Thursday, January 6, 2011

Oh how I hate.

Oh how I hate living a lie,
going back to school,
pretending that all the horrible things that went on in my home,
just this night, those things that threaten death,
those things that cause tears,
things that would terrify normal people,
drive anyone insane,
things that make me scream in fear..

But not of my death.
I don't fear death anymore.
I haven't for a long time.
I wouldn't mind dying at all,
by car crash, disease or freak accident..
I wouldn't mind.
I only fear,
death,
for,
my..
someone close to me.

I've been fighting to keep them alive,
for three years now,
and I will always,
do my best to keep strong.

Today I was strong and calm,
for nearly 45 minutes.
And one thing.
One action.
Brought me crashing down.
Screaming.
And crying.

Oh how I hate to lie,
to go back to school,
and pretend that I live a normal life,
that none of this happens to me,
that I didn't just go through a normal kid's worst nightmare.
Oh how I hate to live this lie.

Saturday, January 1, 2011

Disney World

First Day:
Epcot: Pretty cool, by the end it was boring though :D My mom got sick on the amazing rocket ship thing space adventure thing..

Second Day:
Universal Studios: Hogwarts was AMAZING. The tour and the ride!
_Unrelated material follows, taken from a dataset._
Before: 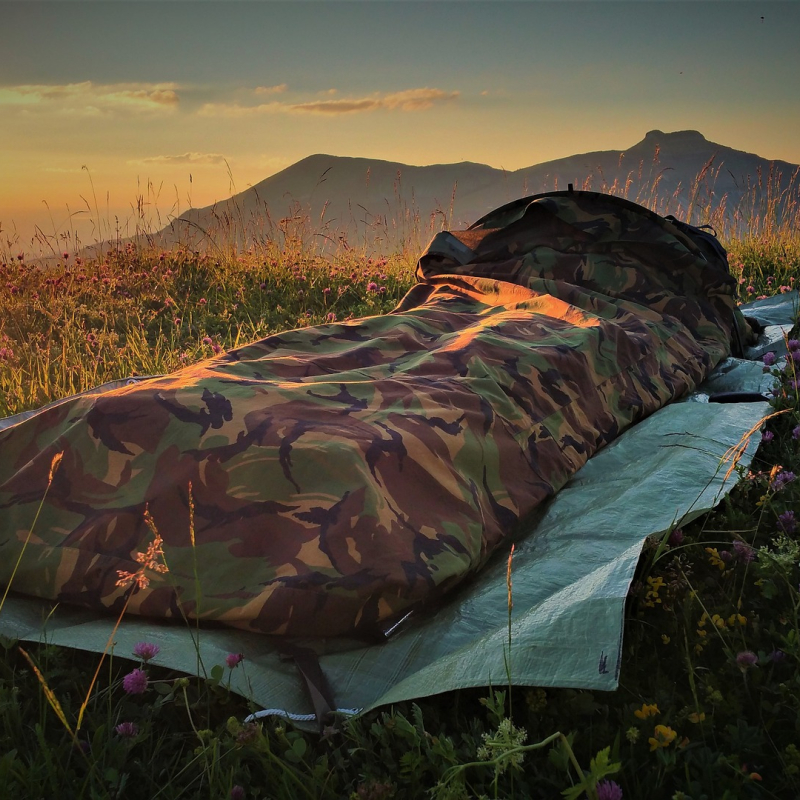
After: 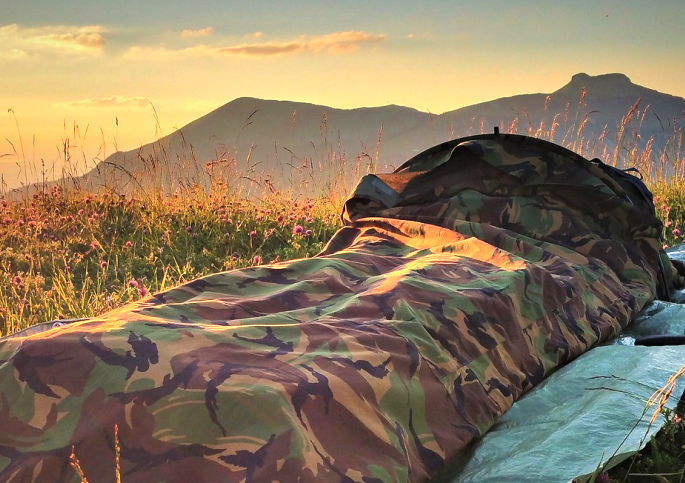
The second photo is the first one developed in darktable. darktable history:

Plus I saw some really cool looking guy.

Third Day:
Hollywood Studios: Fantastic the show was amazingly beautiful and wonderful. And afterwards I saw Death himself. This man that walked by, I will never forget his face. He could have been the Devil for all I know. And I always laugh at people who say things like that, but this guy, was glaring at me with so much hate and bloodlust it was astonishing, the moment he looks at you, and his eyes were as wide as could be yet held so much anger. It was horrible and I nearly cried later on when remembering how you could feel the evil pulsing around him. Literally. He terrified me. And he only looked at me for a few seconds, he turned around the moment I looked at his back and met my eyes.

Fourth Day:
Animal Kingdom: I saw cute animals.

Fifth Day:
Magical Kingdom: Stayed up till two in the morning dancing cause of New Years. Fireworks were amazing.